Unlike most men of his station, my father insisted that I be brought up in the old way, in his own household, in the care of Livia rather than a nurse; that I learn the ways of the household -to weave and sew and cook-in the ancient manner; and yet that I be educated in the degree that would befit the daughter of an Emperor. So in my early years I wove with the slaves of the household, and I learned my letters, Latin and Greek, from my father's slave Phaedrus; and later I studied at wisdom under his old friend and tutor Athenodorus. Though I did not know it at the time, the most significant circumstance of my life was the fact that my father had no other children of his own. It was a fault of the Julian line.
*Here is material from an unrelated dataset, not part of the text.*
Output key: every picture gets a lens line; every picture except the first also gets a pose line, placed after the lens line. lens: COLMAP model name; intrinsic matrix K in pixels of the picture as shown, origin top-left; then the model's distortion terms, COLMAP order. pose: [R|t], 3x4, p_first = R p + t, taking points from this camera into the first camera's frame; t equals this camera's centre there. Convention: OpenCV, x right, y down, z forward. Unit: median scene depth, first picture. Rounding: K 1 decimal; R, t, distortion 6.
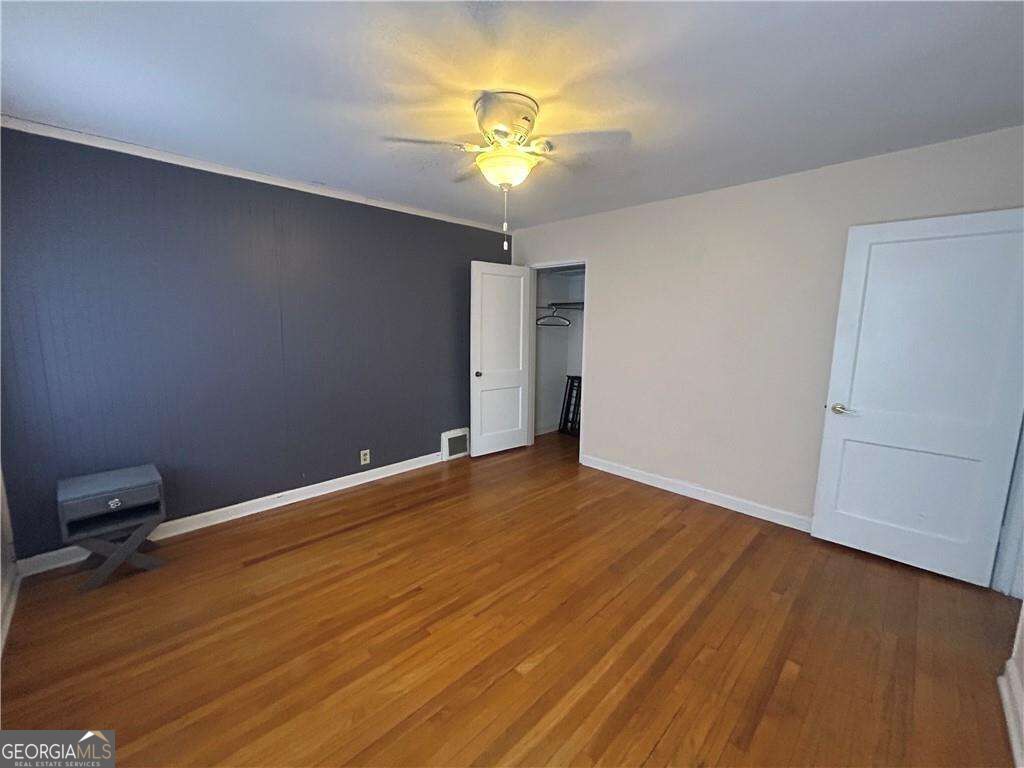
lens RADIAL K [[413.9, 0, 512.0], [0, 413.9, 384.0], [0, 0, 1]] dist [0.002051, 0.000109]
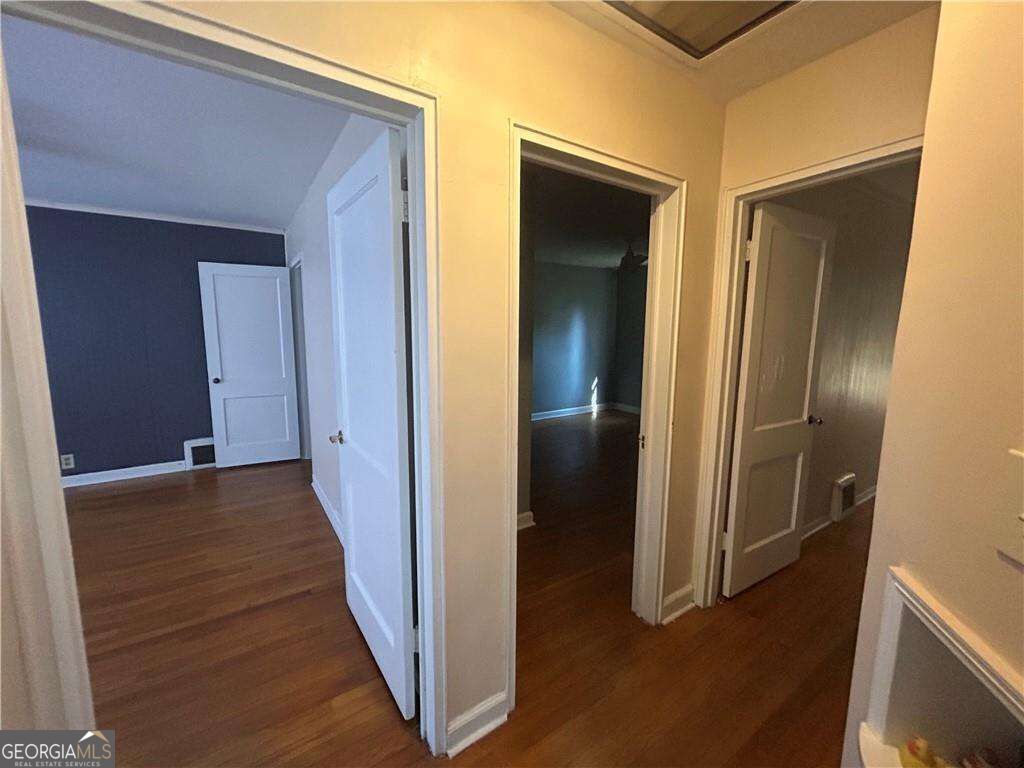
lens RADIAL K [[413.9, 0, 512.0], [0, 413.9, 384.0], [0, 0, 1]] dist [0.002051, 0.000109]
pose [[0.980638, 0.023902, -0.194364, 0.759388], [-0.027128, 0.999535, -0.013953, -0.021872], [0.193940, 0.018956, 0.980830, 0.197502]]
Though I must have seen him seldom in those years, his presence was the strongest of any in my life. I learned my geography from his letters, which were read to me daily; they were sent in packets from wherever he had to be-in Gaul, or Sicily, or Spain; Dalmatia, Greece, Asia, or Egypt.

As I said, I must have seen him seldom; yet even now it seems that he was always there. I can close my eyes, and almost feel myself thrown into the air, and hear the ecstatic laughter of a child's safe terror, and feel the hands catch me from the nothingness into which I had been tossed. I can hear the deep voice, comforting and warm; I can feel the caresses upon my head; I can remember the games of handball and pebbles; and I can feel my legs strain up the little hills in the garden behind our house on the Palatine, as we walked to a point where we could see the city spread out like a gigantic toy beneath us. Yet I cannot remember the face, then. He called me Rome, his "Little Rome."